Basic descriptive questions might be useful to Darpa and its military clients. But they’re tough to quantify. “This really does go beyond just statistical significance,” Salganik says. Even if you adjust the acceptable P value, a test of statistical significance, from 0.05 to 0.005—the lower it is, the more significant your data—that won’t deal with, let’s say, bias resulting from corporate funding. (Particle physicists demand a P value below 0.0000003! And you gotta get below 0.00000005 for a genome-wide association study.)
So what’s the answer? One approach might be going beyond statistics and reproducibility to add new confidence tools to the kit. Nosek’s Center for Open Science awards “badges” to articles for things like pre-registering a research plan (to ward off accusations of P hacking) and making full sets of data and the code used to analyze it available. It’s like LEED certification for environmentally-designed buildings.
Social networks might also play a positive role—metrics can show not just how many people cited or linked to a study but how they talked about it. Blog posts and tweets about a new finding in, like, astronomy, could almost constitute a kind of post-publication peer review in which an entire scientific community digs into a paper. In other words, you know who’s gonna save science? Trolls.
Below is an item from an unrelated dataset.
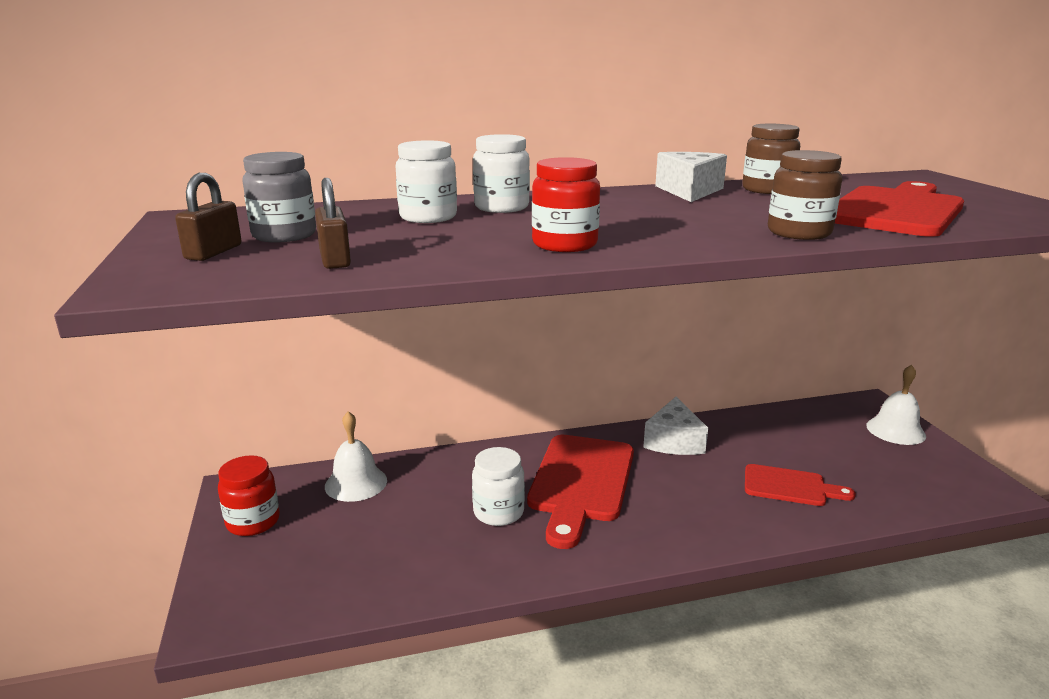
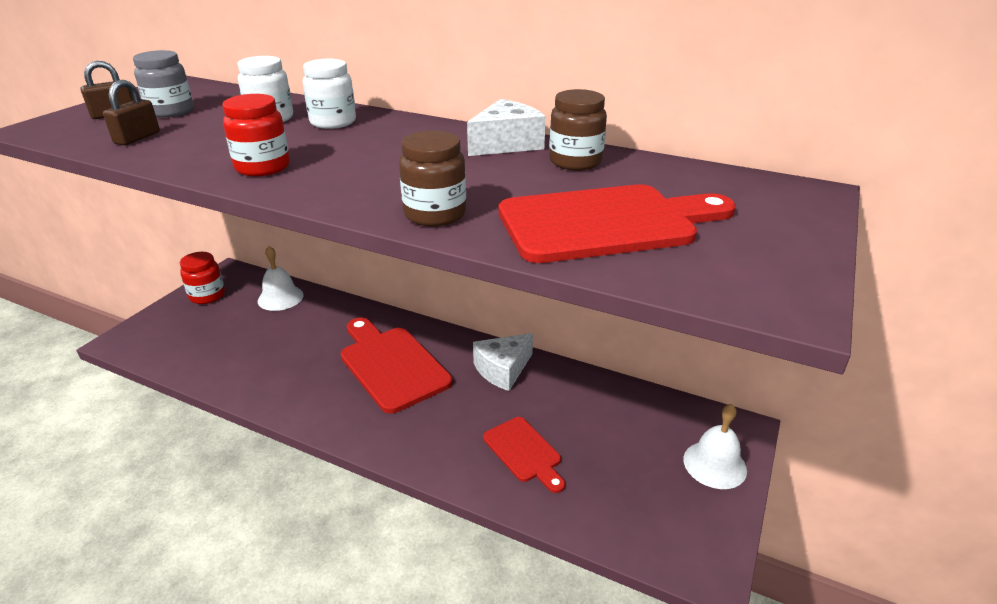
camera: 40 degrees right, 10 degrees up
(498, 512) = (316, 357): white jar -> none
(580, 482) = (391, 365): red cutting board -> red cutting board turned 90 degrees clockwise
Russell seems like he’d be totally open to that. He doesn’t know how many ideas he’ll fund—the RFI is open until mid-August—and he doesn’t know how much money he’ll be able to dole out. “The great thing about Darpa is, if you have a lot of great ideas and budgets are required to do that, you can make that argument,” Russell says. “In the long run, we’re all in this together. The better our science, the better decisions we can make.”
It’s a tricky philosophy-of-science problem, with a tricky philosophy-of-science answer. “It’s a little shocking in some ways that we’re even having this conversation now, that so many of us are waking up and realizing that we’re not as confident in our methods as we thought we were,” Watts says. “It’s going to be a big collective effort to just improve our ability to say we actually believe this result versus we shouldn’t yet.” You have to believe that science can fix science—with some help from Darpa.